Growth Creates Draining Problem for Wilmington Island Residents

Sandra Hughes in her flooded yard.
Sandra Hughes in her flooded yard.

You know when it rains hard, things flood. But in one neighborhood, it gets worse. Some Wilmington Island residents don't want to pay to get hooked up to city sewer lines, but pooling water has made their septic tanks useless for days at a time.

Sandra Hughes of Wynngate Road doesn't have a front yard any more. It's more like a pool. "They like going swimming in this," she said, walking ankle deep in the water. "They're like there's a lake over there, this is huge. This is deep."

The problem is, this pool isn't any fun. "I cannot use my water. My toilets do not flush, I cannot do my laundry."

"Might have to go get a port-a-john and put it in the front yard," said neighbor Wayne Bradley.

People who have lived on Wilmington Island for years have only recently had to deal with major drainage problems. "The building that's occurred has suburbinated a septic-friendly place," said Hughes.

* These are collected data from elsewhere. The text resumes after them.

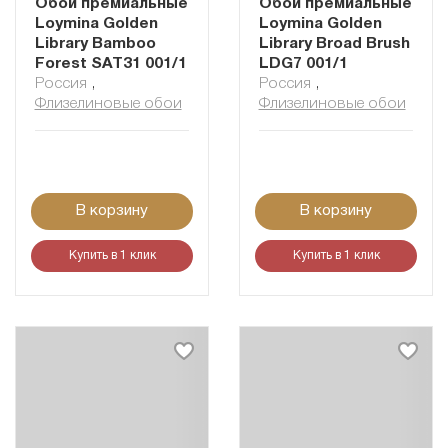
Обои премиальные
Обои премиальные
Loymina Golden
Loymina Golden
Library Bamboo
Library Broad Brush
Forest SAT31 001/1
LDG7 001/1
Россия
,
Россия
,
Флизелиновые обои
Флизелиновые обои
В корзину
В корзину
Купить в 1 клик
Купить в 1 клик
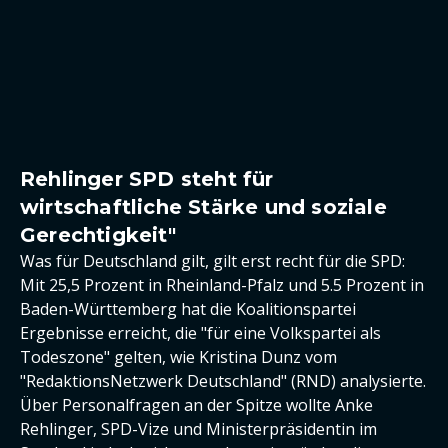
Rehlinger SPD steht für
wirtschaftliche Stärke und soziale
Gerechtigkeit"
Was für Deutschland gilt, gilt erst recht für die SPD:
Mit 25,5 Prozent in Rheinland-Pfalz und 5.5 Prozent in
Baden-Württemberg hat die Koalitionspartei
Ergebnisse erreicht, die "für eine Volkspartei als
Todeszone" gelten, wie Kristina Dunz vom
"RedaktionsNetzwerk Deutschland" (RND) analysierte.
Über Personalfragen an der Spitze wollte Anke
Rehlinger, SPD-Vize und Ministerpräsidentin im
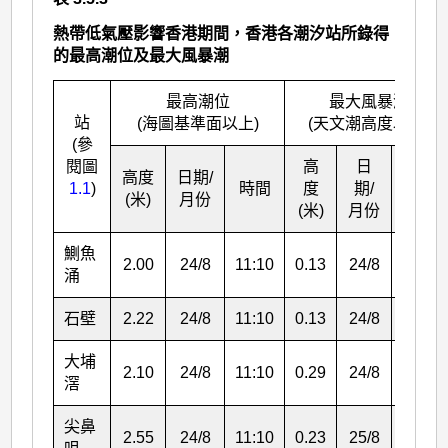
熱帶低氣壓影響香港期間，香港各潮汐站所錄得
的最高潮位及最大風暴潮
最高潮位
最大風暴潮
站
(海圖基準面以上)
(天文潮高度以上)
(參
閱圖
高
日
高度
日期/
1.1
)
時間
度
期/
時間
(米)
月份
(米)
月份
鰂
魚
2.00
24/8
11:10
0.13
24/8
14:43
涌
石壁
2.22
24/8
11:10
0.13
24/8
12:49
大埔
2.10
24/8
11:10
0.29
24/8
13:42
滘
尖鼻
2.55
24/8
11:10
0.23
25/8
05:52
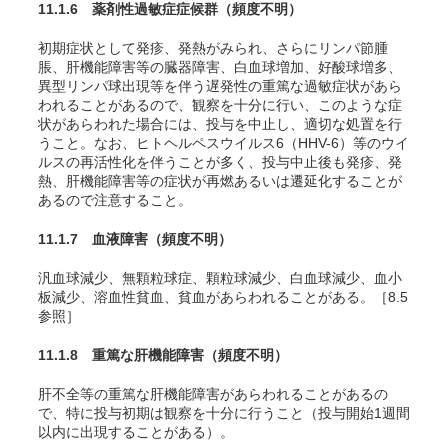
11.1.6 薬剤性過敏症症候群
（頻度不明）
初期症状として発疹、発熱がみられ、さらにリンパ節腫
脹、肝機能障害等の臓器障害、白血球増加、好酸球増多、
異型リンパ球出現等を伴う遅発性の重篤な過敏症状があら
われることがあるので、観察を十分に行い、このような症
状があらわれた場合には、投与を中止し、適切な処置を行
うこと。なお、ヒトヘルペスウイルス6（HHV-6）等のウイ
ルスの再活性化を伴うことが多く、投与中止後も発疹、発
熱、肝機能障害等の症状が再燃あるいは遷延化することが
あるので注意すること。
11.1.7 血液障害
（頻度不明）
汎血球減少、無顆粒球症、顆粒球減少、白血球減少、血小
板減少、溶血性貧血、貧血があらわれることがある。［8.5
参照］
11.1.8 重篤な肝機能障害
（頻度不明）
肝不全等の重篤な肝機能障害があらわれることがあるの
で、特に投与初期は観察を十分に行うこと（投与開始1週間
以内に出現することがある）。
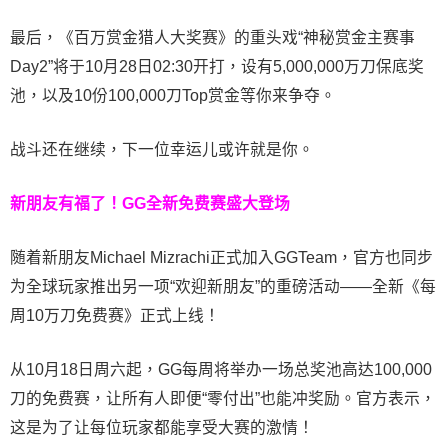
最后，《百万赏金猎人大奖赛》的重头戏“神秘赏金主赛事
Day2”将于10月28日02:30开打，设有5,000,000万刀保底奖
池，以及10份100,000刀Top赏金等你来争夺。
战斗还在继续，下一位幸运儿或许就是你。
新朋友有福了！
GG全新免费赛盛大登场
随着新朋友Michael Mizrachi正式加入GGTeam，官方也同步
为全球玩家推出另一项“欢迎新朋友”的重磅活动——全新《每
周10万刀免费赛》正式上线！
从10月18日周六起，GG每周将举办一场总奖池高达100,000
刀的免费赛，让所有人即便“零付出”也能冲奖励。官方表示，
这是为了让每位玩家都能享受大赛的激情！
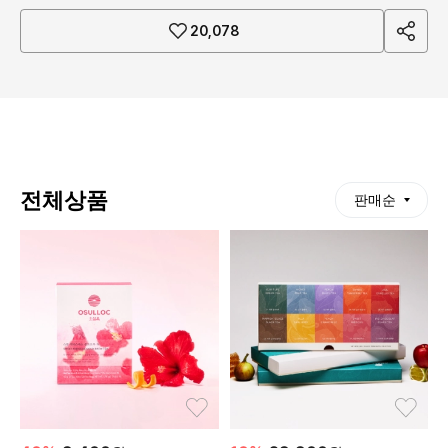
sha
20,078
re
전체상품
판매순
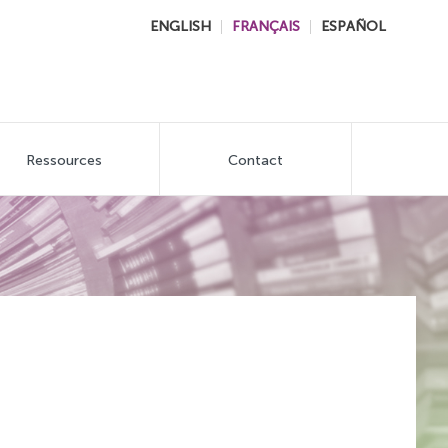
ENGLISH
FRANÇAIS
ESPAÑOL
Ressources
Contact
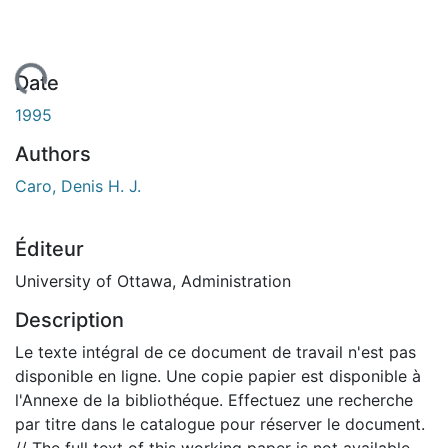
chargement...
Date
1995
Authors
Caro, Denis H. J.
Éditeur
University of Ottawa, Administration
Description
Le texte intégral de ce document de travail n'est pas
disponible en ligne. Une copie papier est disponible à
l'Annexe de la bibliothéque. Effectuez une recherche
par titre dans le catalogue pour réserver le document.
// The full text of this working paper is not available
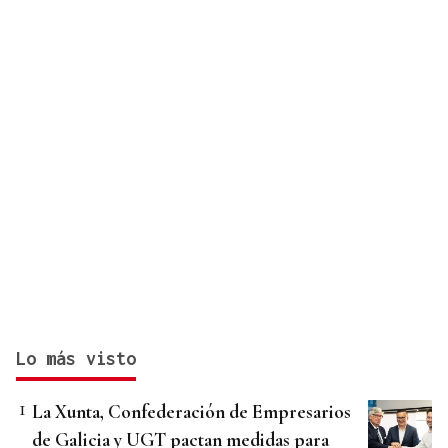
Lo más visto
La Xunta, Confederación de Empresarios
de Galicia y UGT pactan medidas para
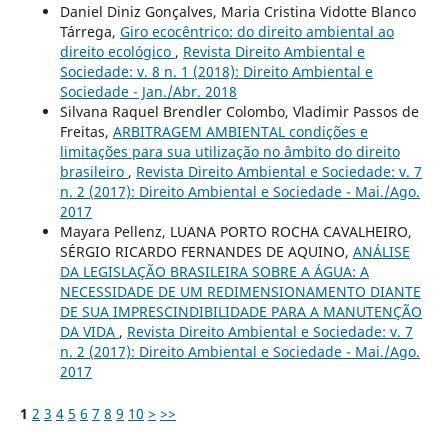
Daniel Diniz Gonçalves, Maria Cristina Vidotte Blanco
Tárrega,
Giro ecocêntrico: do direito ambiental ao
direito ecológico
,
Revista Direito Ambiental e
Sociedade: v. 8 n. 1 (2018): Direito Ambiental e
Sociedade - Jan./Abr. 2018
Silvana Raquel Brendler Colombo, Vladimir Passos de
Freitas,
ARBITRAGEM AMBIENTAL condições e
limitações para sua utilização no âmbito do direito
brasileiro
,
Revista Direito Ambiental e Sociedade: v. 7
n. 2 (2017): Direito Ambiental e Sociedade - Mai./Ago.
2017
Mayara Pellenz, LUANA PORTO ROCHA CAVALHEIRO,
SÉRGIO RICARDO FERNANDES DE AQUINO,
ANÁLISE
DA LEGISLAÇÃO BRASILEIRA SOBRE A ÁGUA: A
NECESSIDADE DE UM REDIMENSIONAMENTO DIANTE
DE SUA IMPRESCINDIBILIDADE PARA A MANUTENÇÃO
DA VIDA
,
Revista Direito Ambiental e Sociedade: v. 7
n. 2 (2017): Direito Ambiental e Sociedade - Mai./Ago.
2017
1
2
3
4
5
6
7
8
9
10
>
>>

"When there's more population around you, more roadways are built, more foundations are poured," said county manager Russ Abolt. "That's less land for the moisture to be absorbed."

Abolt says he understands their complaints, but aside from clearing out drainage ditches that are already overworked, the county can't do anything. The only surefire fix is to hook into the city sewer system. But that can cost up to $10,000.

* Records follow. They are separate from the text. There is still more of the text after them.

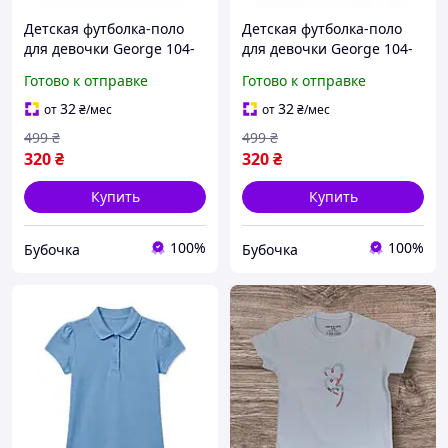
Детская футболка-поло
Детская футболка-поло
для девочки George 104-
для девочки George 104-
110 см Желтая
110 см Белая (25091708A)
Готово к отправке
Готово к отправке
(25091711A)
32
32
от
₴
/мес
от
₴
/мес
499
₴
499
₴
320
₴
320
₴
Купить
Купить
100%
100%
Бубочка
Бубочка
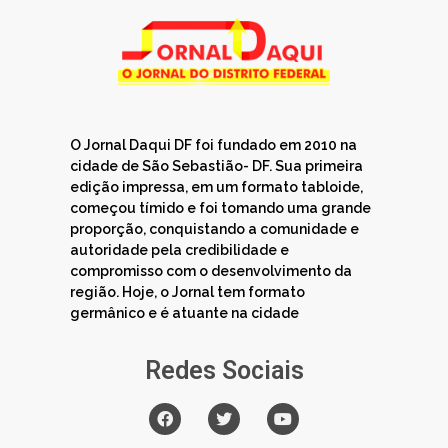
O Jornal Daqui DF foi fundado em 2010 na
cidade de São Sebastião- DF. Sua primeira
edição impressa, em um formato tabloide,
começou tímido e foi tomando uma grande
proporção, conquistando a comunidade e
autoridade pela credibilidade e
compromisso com o desenvolvimento da
região. Hoje, o Jornal tem formato
germânico e é atuante na cidade
Redes Sociais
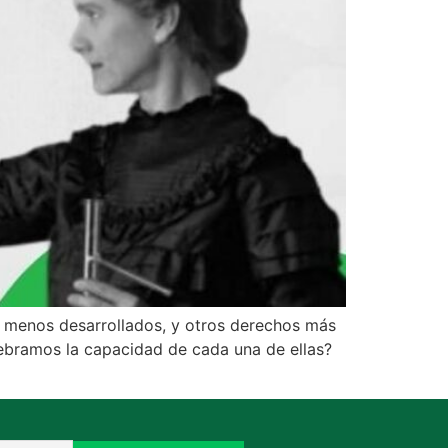
es menos desarrollados, y otros derechos más
lebramos la capacidad de cada una de ellas?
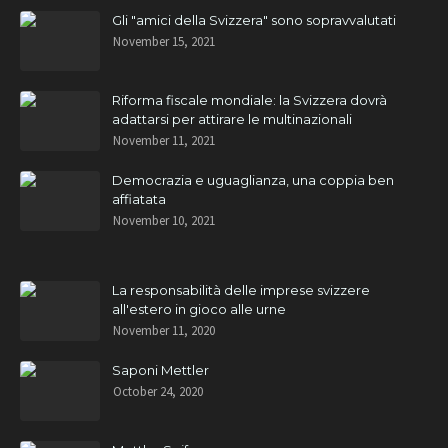
Gli "amici della Svizzera" sono sopravvalutati
November 15, 2021
Riforma fiscale mondiale: la Svizzera dovrà
adattarsi per attirare le multinazionali
November 11, 2021
Democrazia e uguaglianza, una coppia ben
affiatata
November 10, 2021
La responsabilità delle imprese svizzere
all'estero in gioco alle urne
November 11, 2020
Saponi Mettler
October 24, 2020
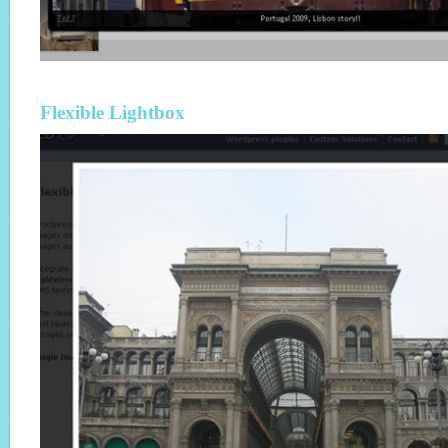
Flexible Lightbox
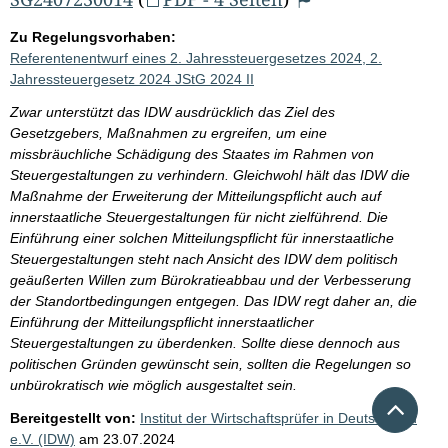
Zu Regelungsvorhaben:
Referentenentwurf eines 2. Jahressteuergesetzes 2024, 2.
Jahressteuergesetz 2024 JStG 2024 II
Zwar unterstützt das IDW ausdrücklich das Ziel des
Gesetzgebers, Maßnahmen zu ergreifen, um eine
missbräuchliche Schädigung des Staates im Rahmen von
Steuergestaltungen zu verhindern. Gleichwohl hält das IDW die
Maßnahme der Erweiterung der Mitteilungspflicht auch auf
innerstaatliche Steuergestaltungen für nicht zielführend. Die
Einführung einer solchen Mitteilungspflicht für innerstaatliche
Steuergestaltungen steht nach Ansicht des IDW dem politisch
geäußerten Willen zum Bürokratieabbau und der Verbesserung
der Standortbedingungen entgegen. Das IDW regt daher an, die
Einführung der Mitteilungspflicht innerstaatlicher
Steuergestaltungen zu überdenken. Sollte diese dennoch aus
politischen Gründen gewünscht sein, sollten die Regelungen so
unbürokratisch wie möglich ausgestaltet sein.
Nach 
Bereitgestellt von:
Institut der Wirtschaftsprüfer in Deutschland
e.V. (IDW)
am
23.07.2024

People who live along the drainage ditch say they'd rather pay to maintain it than hook into city sewers.

"Absolutely," said Hughes. "We have several people here that are friends with engineers. We're reasonably intelligent people. We would prefer to maintain our own ditch."

Hughes and her neighbors say they expect drainage to be a little slow since they're so close to sea level, but it's gotten ridiculous as more and more people move into the area.